To note on the implementation: You can give the solver one or a list of pixel coordinates as target_pixel. They are in (y, x) order and start with (0,0) in the top-left corner as all centroids in tetra3 do. The returned dictionary will have two new keys RA_target and Dec_target, and the original RA/Dec/Roll of the centre of the image will still be there. If a single target was passed the returned values will be scalars, otherwise you get a list with the data of every target queried.

Let me know if you have questions, I'll close this now

gustavmpettersson commented 1 year ago

The estimation of FOV has been improved significantly, so fov_estimate is no longer required to use this feature.

kuanjuliu commented 1 year ago

@gustavmpettersson Wonderful, thank you so much for the explanation and resolution! My imagination doesn't extend very far, but even just for "realignment to main scope" purposes having it done correctly within Tetra3 itself will be a major boon to developers.

alexw-im commented 11 months ago

The estimation of FOV has been improved significantly, so fov_estimate is no longer required to use this feature.

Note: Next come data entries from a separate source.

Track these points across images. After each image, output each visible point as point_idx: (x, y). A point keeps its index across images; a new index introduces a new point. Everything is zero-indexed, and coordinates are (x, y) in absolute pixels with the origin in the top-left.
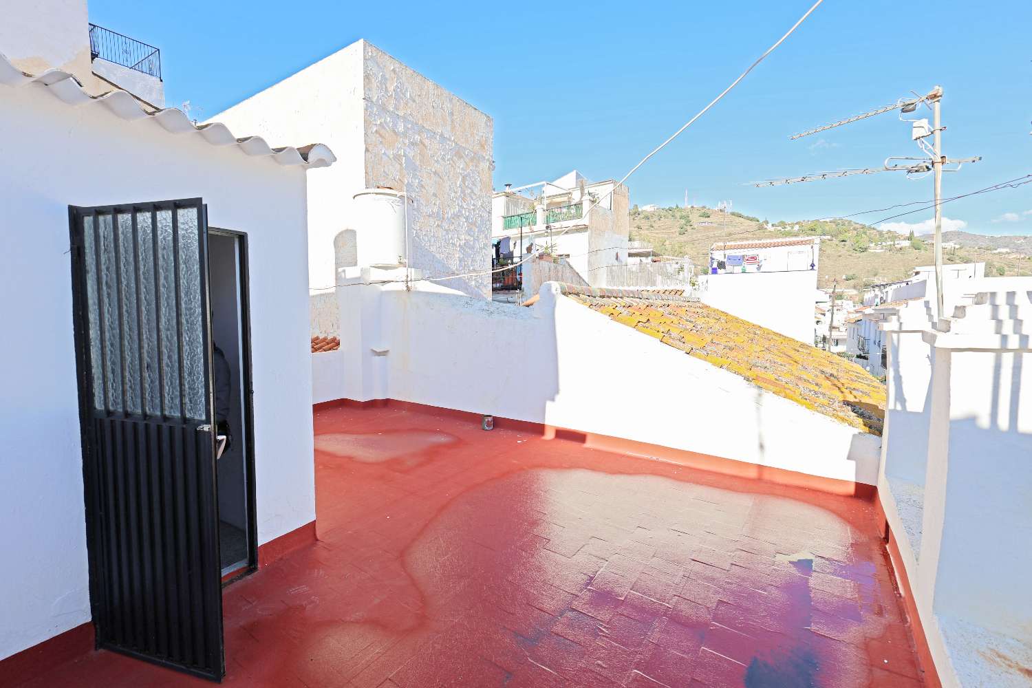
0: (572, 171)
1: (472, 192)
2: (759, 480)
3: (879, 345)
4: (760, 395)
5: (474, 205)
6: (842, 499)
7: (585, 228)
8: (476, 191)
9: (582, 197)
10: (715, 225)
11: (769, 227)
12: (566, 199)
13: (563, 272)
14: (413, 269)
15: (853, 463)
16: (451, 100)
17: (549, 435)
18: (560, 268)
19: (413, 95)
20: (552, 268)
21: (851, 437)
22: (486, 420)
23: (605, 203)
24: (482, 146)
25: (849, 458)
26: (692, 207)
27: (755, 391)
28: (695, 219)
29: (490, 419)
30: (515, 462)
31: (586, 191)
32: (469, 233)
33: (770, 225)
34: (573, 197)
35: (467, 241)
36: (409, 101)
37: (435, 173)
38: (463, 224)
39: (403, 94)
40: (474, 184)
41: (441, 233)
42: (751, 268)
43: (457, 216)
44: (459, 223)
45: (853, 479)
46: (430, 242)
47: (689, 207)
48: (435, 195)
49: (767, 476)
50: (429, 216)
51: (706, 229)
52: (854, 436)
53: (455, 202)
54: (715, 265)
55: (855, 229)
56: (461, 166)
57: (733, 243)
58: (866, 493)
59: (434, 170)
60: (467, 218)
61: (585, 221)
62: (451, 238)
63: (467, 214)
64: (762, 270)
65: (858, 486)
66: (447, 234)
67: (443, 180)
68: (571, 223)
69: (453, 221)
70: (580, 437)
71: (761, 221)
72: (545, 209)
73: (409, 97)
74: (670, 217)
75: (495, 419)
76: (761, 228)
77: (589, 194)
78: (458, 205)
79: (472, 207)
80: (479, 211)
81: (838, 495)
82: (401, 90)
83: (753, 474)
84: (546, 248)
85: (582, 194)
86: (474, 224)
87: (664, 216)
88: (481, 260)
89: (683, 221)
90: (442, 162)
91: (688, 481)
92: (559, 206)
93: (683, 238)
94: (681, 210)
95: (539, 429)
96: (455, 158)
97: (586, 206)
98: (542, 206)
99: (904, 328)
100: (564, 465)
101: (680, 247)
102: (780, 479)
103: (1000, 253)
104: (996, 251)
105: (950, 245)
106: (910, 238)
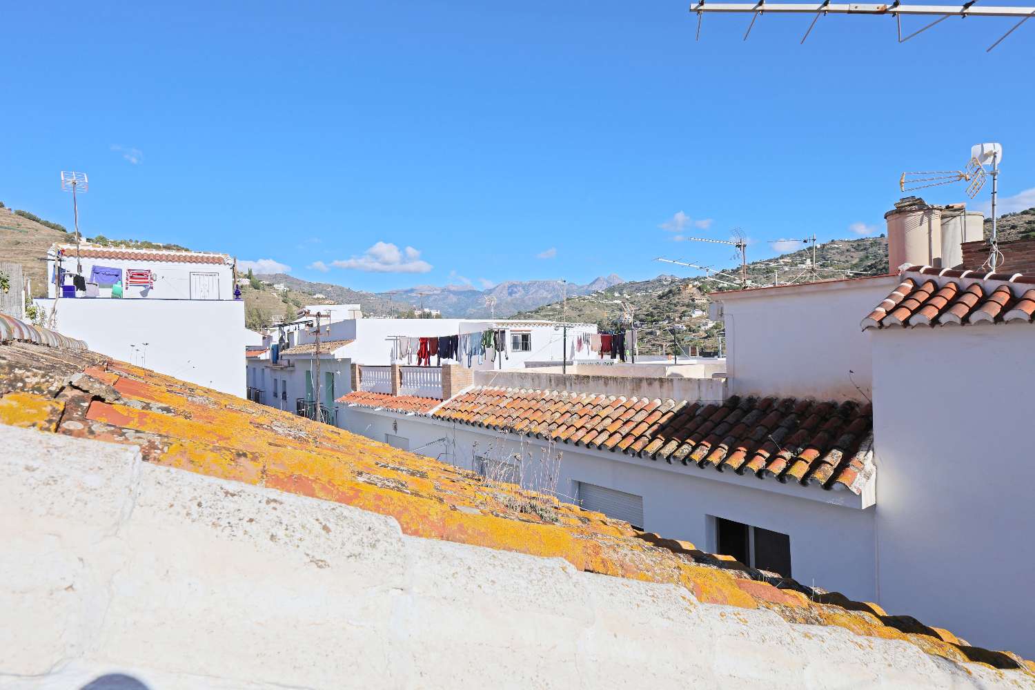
54: (69, 282)
103: (318, 298)
104: (315, 297)
105: (281, 287)
106: (249, 277)
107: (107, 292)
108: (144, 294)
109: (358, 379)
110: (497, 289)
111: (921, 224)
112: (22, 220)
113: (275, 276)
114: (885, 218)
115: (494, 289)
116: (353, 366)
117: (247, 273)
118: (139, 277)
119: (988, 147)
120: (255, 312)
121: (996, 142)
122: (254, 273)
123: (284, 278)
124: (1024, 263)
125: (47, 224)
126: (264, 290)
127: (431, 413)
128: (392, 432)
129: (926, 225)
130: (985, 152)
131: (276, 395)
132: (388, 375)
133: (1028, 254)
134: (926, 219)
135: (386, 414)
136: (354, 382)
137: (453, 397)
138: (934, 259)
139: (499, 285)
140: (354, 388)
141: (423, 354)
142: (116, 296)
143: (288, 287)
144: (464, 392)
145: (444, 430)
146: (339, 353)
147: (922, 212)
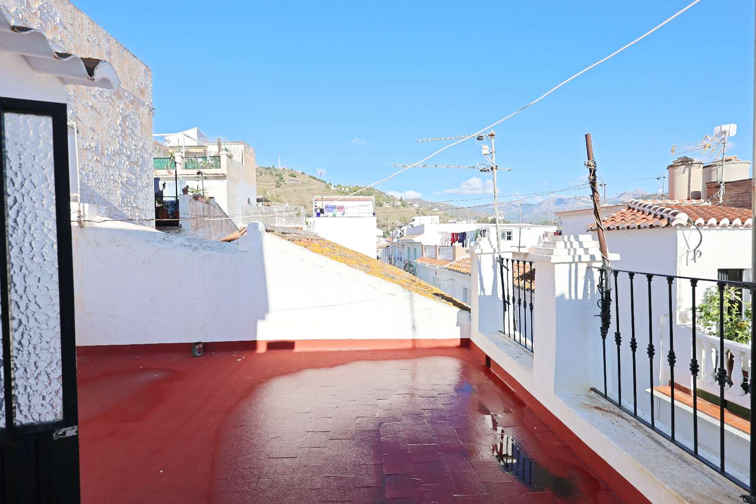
0: (196, 127)
1: (133, 132)
2: (414, 349)
3: (401, 260)
4: (411, 296)
5: (135, 145)
6: (456, 349)
7: (224, 177)
8: (137, 132)
9: (219, 152)
10: (300, 183)
11: (333, 188)
12: (201, 150)
13: (214, 212)
14: (87, 205)
15: (459, 328)
16: (108, 40)
17: (262, 349)
18: (211, 208)
19: (64, 22)
20: (206, 208)
21: (456, 313)
22: (197, 347)
23: (237, 158)
24: (142, 92)
25: (457, 325)
26: (284, 169)
27: (407, 293)
28: (286, 177)
29: (201, 346)
30: (249, 378)
31: (223, 147)
32: (130, 171)
33: (333, 186)
34: (208, 150)
35: (129, 179)
36: (58, 25)
37: (92, 107)
38: (125, 162)
39: (51, 17)
40: (134, 125)
41: (100, 169)
42: (339, 213)
43: (118, 153)
44: (120, 161)
45: (459, 337)
46: (88, 177)
47: (282, 168)
48: (92, 130)
49: (417, 345)
50: (86, 149)
51: (294, 185)
52: (458, 312)
53: (115, 139)
54: (318, 211)
55: (376, 193)
56: (121, 107)
57: (326, 197)
58: (466, 343)
59: (90, 104)
60: (129, 157)
61: (223, 170)
62: (112, 175)
63: (129, 153)
64: (345, 215)
65: (462, 340)
66: (109, 170)
67: (101, 116)
68: (213, 171)
69: (114, 158)
70: (288, 345)
71: (327, 183)
72: (184, 156)
73: (58, 22)
74: (269, 174)
75: (205, 344)
76: (328, 187)
77: (226, 150)
78: (119, 143)
79: (133, 147)
80: (141, 152)
81: (453, 348)
82: (48, 12)
83: (409, 345)
84: (198, 191)
85: (220, 150)
86: (136, 163)
87: (265, 173)
88: (144, 198)
89: (278, 178)
90: (100, 99)
91: (380, 360)
92: (196, 156)
93: (278, 190)
94: (276, 170)
95: (252, 345)
96: (114, 97)
97: (224, 159)
98: (180, 154)
99: (483, 252)
100: (292, 370)
101: (278, 196)
102: (424, 345)
103: (435, 211)
104: (434, 210)
105: (416, 206)
106: (401, 200)
107: (331, 214)
108: (343, 214)
109: (424, 252)
110: (545, 202)
111: (684, 173)
112: (312, 179)
113: (414, 200)
114: (668, 168)
115: (543, 202)
116: (422, 245)
117: (400, 198)
118: (341, 208)
119: (725, 127)
120: (403, 220)
121: (732, 123)
122: (403, 199)
123: (419, 200)
124: (739, 194)
125: (319, 180)
126: (408, 207)
127: (445, 267)
128: (435, 276)
129: (687, 173)
130: (722, 130)
131: (398, 259)
132: (434, 250)
133: (741, 188)
134: (687, 170)
135: (431, 267)
136: (422, 253)
137: (456, 260)
138: (692, 192)
139: (546, 200)
140: (423, 256)
141: (453, 241)
142: (334, 216)
143: (420, 205)
144: (461, 258)
145: (450, 275)
146: (417, 239)
147: (684, 166)
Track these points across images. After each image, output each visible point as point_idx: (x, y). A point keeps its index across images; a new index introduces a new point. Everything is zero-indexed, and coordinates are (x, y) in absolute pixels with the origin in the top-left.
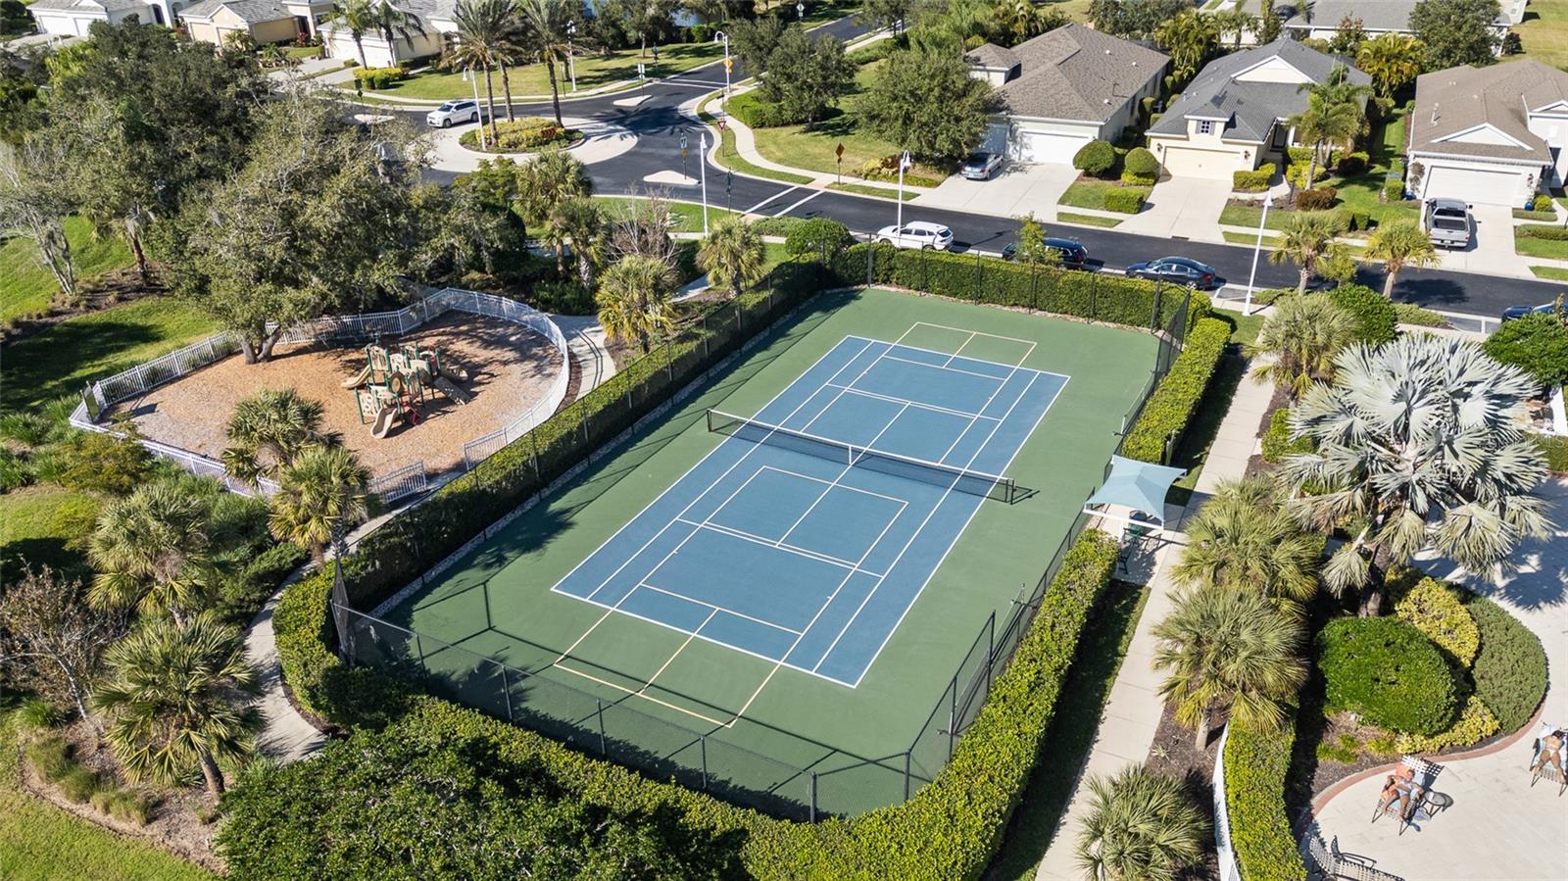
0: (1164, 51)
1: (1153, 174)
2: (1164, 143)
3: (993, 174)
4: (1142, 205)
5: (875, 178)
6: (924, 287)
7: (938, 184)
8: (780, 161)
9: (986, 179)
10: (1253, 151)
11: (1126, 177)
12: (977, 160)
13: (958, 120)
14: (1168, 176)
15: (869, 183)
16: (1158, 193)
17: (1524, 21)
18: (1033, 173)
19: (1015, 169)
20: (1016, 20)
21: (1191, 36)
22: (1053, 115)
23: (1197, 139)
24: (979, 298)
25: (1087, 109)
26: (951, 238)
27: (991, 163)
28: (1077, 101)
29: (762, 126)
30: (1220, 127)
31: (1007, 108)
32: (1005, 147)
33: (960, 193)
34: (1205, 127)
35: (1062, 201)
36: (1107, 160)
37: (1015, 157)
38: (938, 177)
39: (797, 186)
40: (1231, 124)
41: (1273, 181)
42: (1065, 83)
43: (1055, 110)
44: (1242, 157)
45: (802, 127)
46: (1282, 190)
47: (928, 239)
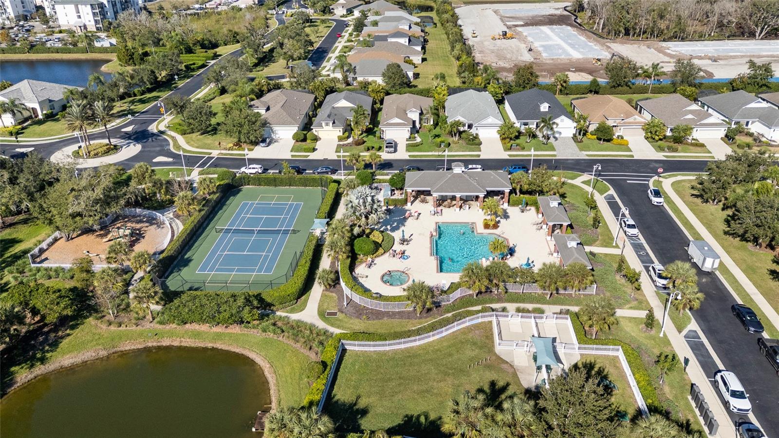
0: (313, 93)
1: (316, 139)
2: (317, 130)
3: (269, 145)
4: (314, 150)
5: (232, 150)
6: (260, 185)
7: (253, 150)
8: (197, 147)
9: (267, 146)
10: (341, 130)
11: (308, 141)
12: (264, 141)
13: (255, 131)
14: (320, 139)
15: (230, 152)
16: (318, 145)
17: (422, 62)
18: (281, 142)
19: (275, 142)
20: (263, 86)
21: (320, 88)
22: (283, 124)
23: (326, 128)
24: (276, 186)
25: (293, 121)
26: (262, 168)
27: (268, 140)
28: (289, 119)
29: (185, 134)
30: (331, 124)
31: (269, 123)
32: (270, 135)
33: (260, 152)
34: (327, 124)
35: (291, 151)
36: (302, 137)
37: (274, 137)
38: (252, 147)
39: (207, 156)
40: (334, 123)
41: (348, 137)
42: (285, 114)
43: (284, 123)
44: (338, 132)
45: (199, 133)
46: (350, 140)
47: (256, 170)
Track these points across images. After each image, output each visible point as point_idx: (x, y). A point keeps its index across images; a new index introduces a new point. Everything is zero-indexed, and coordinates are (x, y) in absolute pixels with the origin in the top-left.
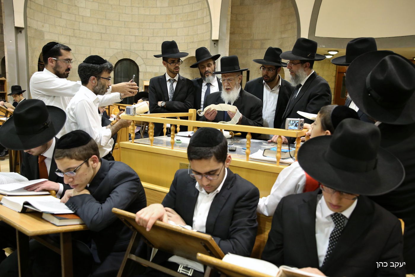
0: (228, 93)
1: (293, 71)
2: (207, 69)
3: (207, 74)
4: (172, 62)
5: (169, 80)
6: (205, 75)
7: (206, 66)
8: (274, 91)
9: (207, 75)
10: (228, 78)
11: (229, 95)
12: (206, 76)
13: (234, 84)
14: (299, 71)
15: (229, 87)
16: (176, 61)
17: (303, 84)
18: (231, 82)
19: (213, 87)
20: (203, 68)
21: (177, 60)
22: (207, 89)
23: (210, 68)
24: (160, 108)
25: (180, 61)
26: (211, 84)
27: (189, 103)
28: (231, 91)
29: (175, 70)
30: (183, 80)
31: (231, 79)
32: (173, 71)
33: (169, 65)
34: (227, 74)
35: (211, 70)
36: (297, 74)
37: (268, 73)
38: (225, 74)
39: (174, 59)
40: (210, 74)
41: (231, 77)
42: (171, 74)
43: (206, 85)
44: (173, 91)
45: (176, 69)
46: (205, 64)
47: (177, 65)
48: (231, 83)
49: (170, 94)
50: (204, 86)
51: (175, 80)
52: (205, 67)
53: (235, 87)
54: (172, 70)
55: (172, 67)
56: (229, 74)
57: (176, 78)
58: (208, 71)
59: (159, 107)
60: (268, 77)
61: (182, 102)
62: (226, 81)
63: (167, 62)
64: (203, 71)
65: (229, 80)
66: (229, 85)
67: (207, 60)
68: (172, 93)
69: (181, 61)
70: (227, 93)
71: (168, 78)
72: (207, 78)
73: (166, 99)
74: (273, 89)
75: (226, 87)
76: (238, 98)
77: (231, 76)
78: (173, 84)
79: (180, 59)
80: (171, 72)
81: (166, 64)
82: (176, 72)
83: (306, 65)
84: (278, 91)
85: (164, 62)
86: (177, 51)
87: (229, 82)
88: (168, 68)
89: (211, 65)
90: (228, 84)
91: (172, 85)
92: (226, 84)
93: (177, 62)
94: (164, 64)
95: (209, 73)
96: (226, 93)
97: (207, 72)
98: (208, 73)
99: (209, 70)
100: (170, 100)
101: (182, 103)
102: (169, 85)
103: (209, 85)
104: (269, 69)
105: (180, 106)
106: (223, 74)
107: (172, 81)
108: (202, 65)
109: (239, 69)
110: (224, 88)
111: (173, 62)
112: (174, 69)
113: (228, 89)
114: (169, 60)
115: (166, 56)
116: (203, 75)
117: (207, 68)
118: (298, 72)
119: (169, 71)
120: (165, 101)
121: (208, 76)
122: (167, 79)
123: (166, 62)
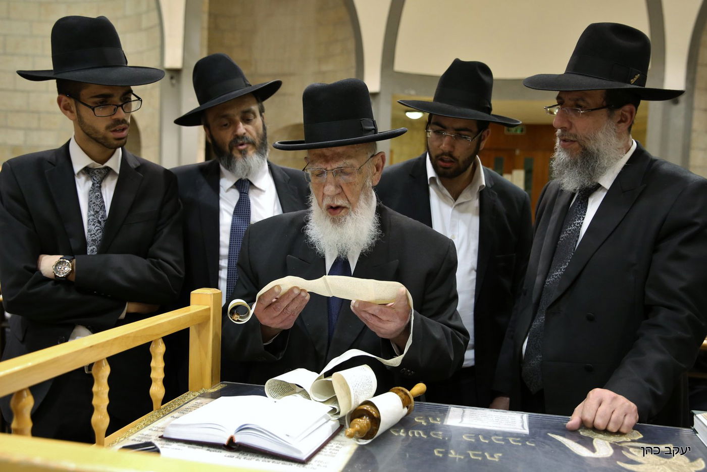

1) Thank you, this is awesome. 2) Pure curiosity, but if you'd indulge me: what was the previous algorithmic cause of the "good but not great" FOV estimate, and how is it now "improved significantly" such that there's no concern using it for this calculation? I'd have previously assumed that calculating FOV from known stars would be one of the more precise ways you could possibly go about it.